Então o cidadão me pedia as horas sempre na mesma hora, parecia que só queria confirmar se a hora era aquela que ele já sabia, sabe? E eu sempre dizia “14 e 30”, sempre com o mesmo sorriso, como se ele nunca tivesse me perguntado, chegava a fingir surpresa para não constrangê-lo, acho deselegante fazer cara de “pô, de novo cê tá me pedindo as horas?”, afinal é só olhar o relógio e dizer as horas, e eu poderia nem olhar, pois sabia que eram 14 e 30. Assim mesmo eu olhava. Eu olhava o relógio e dizia as horas com polidez, não me custava nada.

Com tempo - o tempo é engraçado - comecei a achar - veja que eu disse achar - que o tal cidadão tinha alguma outra intenção fora saber as horas, e que essa possível outra intenção nada tinha a ver com as horas, tinha talvez mais a ver comigo. Foi quando comecei a me perguntar que diabos ele iria querer comigo, sou indigno do interesse de quem quer que seja, transparente de invisível, de máscara então nem se fala, nada em mim chama atenção, até os vira-latas me ignoram, ninguém me olha de verdade, a menos que seja para pedir as horas, então isso me deixou meio tenso, essa suposição que eu criei na minha cabeça me deixou meio… sei lá, meio cabreiro.

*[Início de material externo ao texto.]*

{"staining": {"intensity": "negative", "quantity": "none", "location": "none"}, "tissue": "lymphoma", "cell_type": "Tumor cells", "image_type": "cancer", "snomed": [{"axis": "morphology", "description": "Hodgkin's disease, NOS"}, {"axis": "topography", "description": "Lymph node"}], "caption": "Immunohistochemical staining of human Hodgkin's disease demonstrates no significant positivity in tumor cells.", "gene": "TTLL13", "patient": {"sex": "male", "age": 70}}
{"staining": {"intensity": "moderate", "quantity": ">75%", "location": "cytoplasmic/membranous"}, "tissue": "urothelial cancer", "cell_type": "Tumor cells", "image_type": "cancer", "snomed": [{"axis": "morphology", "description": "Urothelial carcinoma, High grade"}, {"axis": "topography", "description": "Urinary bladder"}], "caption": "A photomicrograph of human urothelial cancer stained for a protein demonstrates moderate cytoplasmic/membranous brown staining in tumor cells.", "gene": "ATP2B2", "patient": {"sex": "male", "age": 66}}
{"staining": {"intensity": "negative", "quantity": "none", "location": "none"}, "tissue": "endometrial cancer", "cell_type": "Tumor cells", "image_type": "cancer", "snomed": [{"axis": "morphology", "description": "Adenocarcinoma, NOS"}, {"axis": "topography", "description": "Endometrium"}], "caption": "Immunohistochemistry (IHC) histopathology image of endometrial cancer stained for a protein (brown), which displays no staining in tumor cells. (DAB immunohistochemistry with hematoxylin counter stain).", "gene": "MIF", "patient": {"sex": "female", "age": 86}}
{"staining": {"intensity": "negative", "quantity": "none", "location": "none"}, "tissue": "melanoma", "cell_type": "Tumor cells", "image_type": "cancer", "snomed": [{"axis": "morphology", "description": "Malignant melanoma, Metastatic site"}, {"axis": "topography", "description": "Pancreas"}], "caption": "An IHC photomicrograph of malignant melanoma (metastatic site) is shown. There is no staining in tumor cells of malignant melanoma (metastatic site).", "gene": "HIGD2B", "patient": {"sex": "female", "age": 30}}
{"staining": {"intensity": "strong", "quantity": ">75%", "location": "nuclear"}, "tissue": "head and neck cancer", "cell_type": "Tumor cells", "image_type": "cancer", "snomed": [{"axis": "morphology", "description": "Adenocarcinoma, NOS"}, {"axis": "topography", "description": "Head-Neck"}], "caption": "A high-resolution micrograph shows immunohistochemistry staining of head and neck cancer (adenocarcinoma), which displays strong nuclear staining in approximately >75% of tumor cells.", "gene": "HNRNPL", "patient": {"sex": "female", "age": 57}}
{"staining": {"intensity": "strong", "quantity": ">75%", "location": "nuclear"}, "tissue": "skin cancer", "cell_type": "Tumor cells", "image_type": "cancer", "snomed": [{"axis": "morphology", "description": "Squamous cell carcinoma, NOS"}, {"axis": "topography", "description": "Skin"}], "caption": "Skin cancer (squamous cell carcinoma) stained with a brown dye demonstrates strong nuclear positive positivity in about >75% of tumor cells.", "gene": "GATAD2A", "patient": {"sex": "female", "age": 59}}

Um belo dia ele decidiu - além de me pedir as horas - me fazer uma pergunta: “Você concorda que o tempo não existe e tudo não passa de uma grande ilusão?” “Não concordo”, eu disse, de supetão, direto, sem vacilar. Ele suspirou e devolveu “por que não?” “Porque acho que o tempo existe e tudo não passa de uma grande desilusão”, eu disse.

Depois desse dia ele nunca mais me pediu as horas. Eu me aproximava da esquina, animado com a possibilidade d’ele me pedir as horas, mas ao invés disso ele dizia, num sussurro, só para os meus ouvidos: “Desilusão…”. E seguia seu caminho, sem olhar para trás.

Até o dia em que não o vi mais naquela esquina.

Soube, algum tempo depois, que havia me confundido com alguém “importante”. Parece que me pedia as horas para manter comigo alguma espécie de contato. Quando notou que eu era um cara comum, decidiu me provocar.

Se você, cidadão, por alguma curiosa causalidade do destino, ler essa crônica, seguem aqui minhas mais sinceras desculpas: por não ser quem você esperava e pela resposta um tanto desalentadora à sua pergunta.